* Blok Teks:

---*---

Jumat, 26 Juni 2009

Getsemani


Seiring bergaungnya demokrasi di negeri ini, sejak Juni 2005, proses pemilihan kepala daerah (pilkada) berlangsung dengan marak di hampir seluruh provinsi di Indonesia. Tahun ini tercatat lebih dari 30 pilkada tingkat provinsi, kabupaten dan kota yang dijadwalkan berlangsung tahun ini. Belum lagi kalau tahun 2009 sebagai tahun pemilihan presiden (pilpres), lengkap sudah kita nobatkan masa-masa ini sebagai masa pencarian pemimpin.
Bicara tentang pencarian pemimpin, kriteria apa yang kita cari dari seorang pemimpin? Kepandaiankah, kekayaan, atau kecakapan dan kemampuan sosial? John C Maxwell pernah mengatakan, kepemimpinan dimulai dari dalam diri sendiri. Orang yang mampu menguasai diri sendiri barulah bisa dan mampu menguasai orang lain. Smith menambahkan, pemimpin yang baik adalah pemimpin yang mengasihi pengikutnya dan mampu memunculkan yang terbaik dari diri pengikutnya.
Bagaimanakah potret pemimpin yang mampu menguasai diri sendiri? Menjelang masa Paskah ini, penulis mengajak kita semua untuk meneladani potret sejarah dalam diri Yesus Kristus yang mampu mengalahkan diri sendiri untuk mendatangkan yang terbaik dari diri pengikut-Nya.
Ujian atas kepemimpinan terjadi di masa krisis. Pemimpin yang hebat adalah pemimpin yang mampu melalui masa-masa krisis dalam hidupnya dan bertumbuh semakin besar sebagai pemimpin yang agung. Sejarah membuktikan bahwa Sukarno, Gandhi, Churchill, Martin Luther dan sederetan pemimpin besar lainnya lahir dan dibesarkan dalam situasi krisis.
Seorang pemimpin terbesar yang pernah mengalami krisis terbesar di sepanjang hidupnya adalah Yesus Kristus dari Nazaret. Alkitab memberi kesaksian, sejak kelahiran-Nya sampai dengan kematian-Nya, kehidupan Yesus penuh dengan krisis.
Kelahiran Yesus diawali dengan pengejaran dan pembunuhan bayi besar-besaran oleh penguasa Romawi saat itu, Raja Herodes. Luput dari upaya percobaan pembunuhan, selama hidupnya Yesus harus bersitegang setiap saat dan hidup dalam tekanan dari kaum Farisi, Saduki dan ahli Taurat Yahudi. Bahkan krisis dalam hidup-Nya harus dialami sampai pada kematian yang hina di kayu salib. Sejak lahir sampai pada matinya, Yesus senantiasa di dalam lingkaran krisis.
Satu momen paling krisis dalam kehidupan Yesus adalah momen di taman Getsemani. Di bukit Zaitun pada malam terakhir sebelum peristiwa penangkapan dan penyaliban-Nya, Yesus mengalami masa krisis yang terbesar dalam hidupnya, bahkan mengalami krisis terbesar yang pernah dihadapi manusia sepanjang sejarah. Matius, Markus dan Lukas secara terpisah menggambarkan peristiwa ini dengan rinci dan detail.

---*---

* Data yang Diberikan:
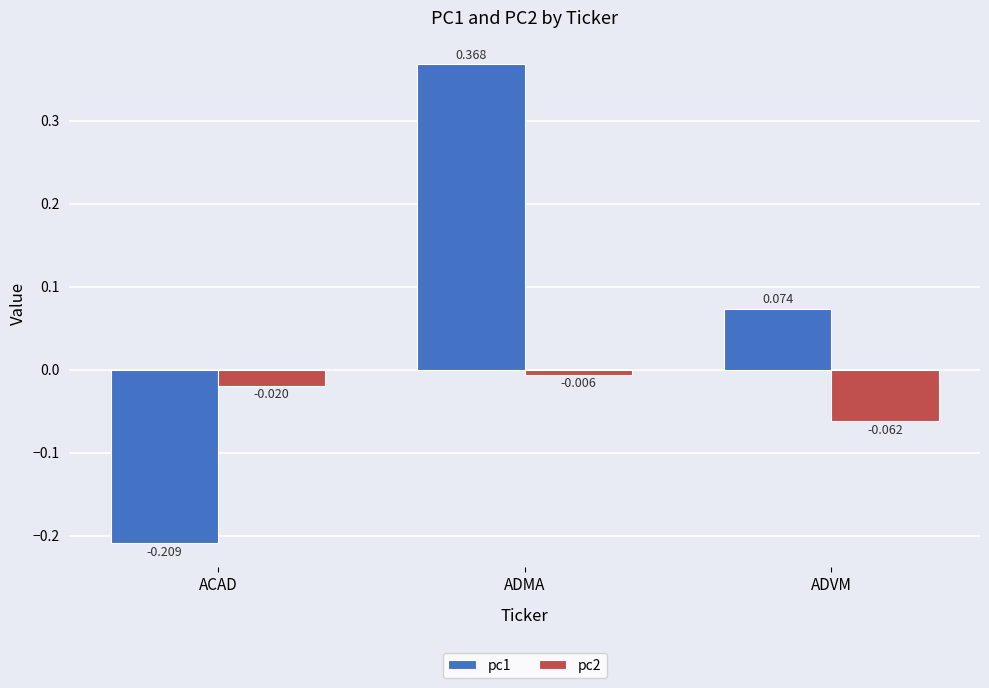

Between ACAD and ADVM, which series saw the biggest shift?

pc1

---*---

* Daftar Tugas:
#1 Menurut teks Getsemani, sejak kapan pilkada berlangsung marak di hampir seluruh provinsi di Indonesia?
#2 Terjemahkan kalimat dari teks Getsemani ini ke dalam bahasa Inggris: "Ujian atas kepemimpinan terjadi di masa krisis."
#3 Lanjutkan teks Getsemani mulai dari kalimat terakhirnya.

* Jawaban Tugas:
#1 Sejak Juni 2005.

#2 The test of leadership comes in times of crisis.

#3
Bergumul sendiri
Kisah ini dimulai dengan keberangkatan Yesus sebagai biasa ke taman Getsemani. Lukas 21:37 mencatat bahwa pada siang hari Yesus mengajar di bait Allah dan pada malam hari dia keluar dan bermalam di gunung yang bernama bukit Zaitun. Malam itu, tidak seperti biasanya, Yesus meminta pada sembilan orang muridnya untuk duduk menunggu dan berdoa di salah satu bagian taman sementara dia membawa Petrus, Yakobus dan Yohanes untuk berdoa.
Di dalam rasa takut dan gentar, Yesus menjauhkan diri dari ketiga orang murid terdekatnya itu dan berdoa seorang diri. Yesus menghadapi masa paling krisis di dalam hidupnya sendirian. Dia tahu jelas, sebagai seorang pemimpin, beban krisis ini hanya bisa dihadapi sendiri olehnya. Kisah selanjutnya menunjukkan dengan nyata, setelah tiga kali Yesus berdoa dan kembali kepada murid-murid-Nya, Yesus menemukan mereka sedang tertidur karena dukacita.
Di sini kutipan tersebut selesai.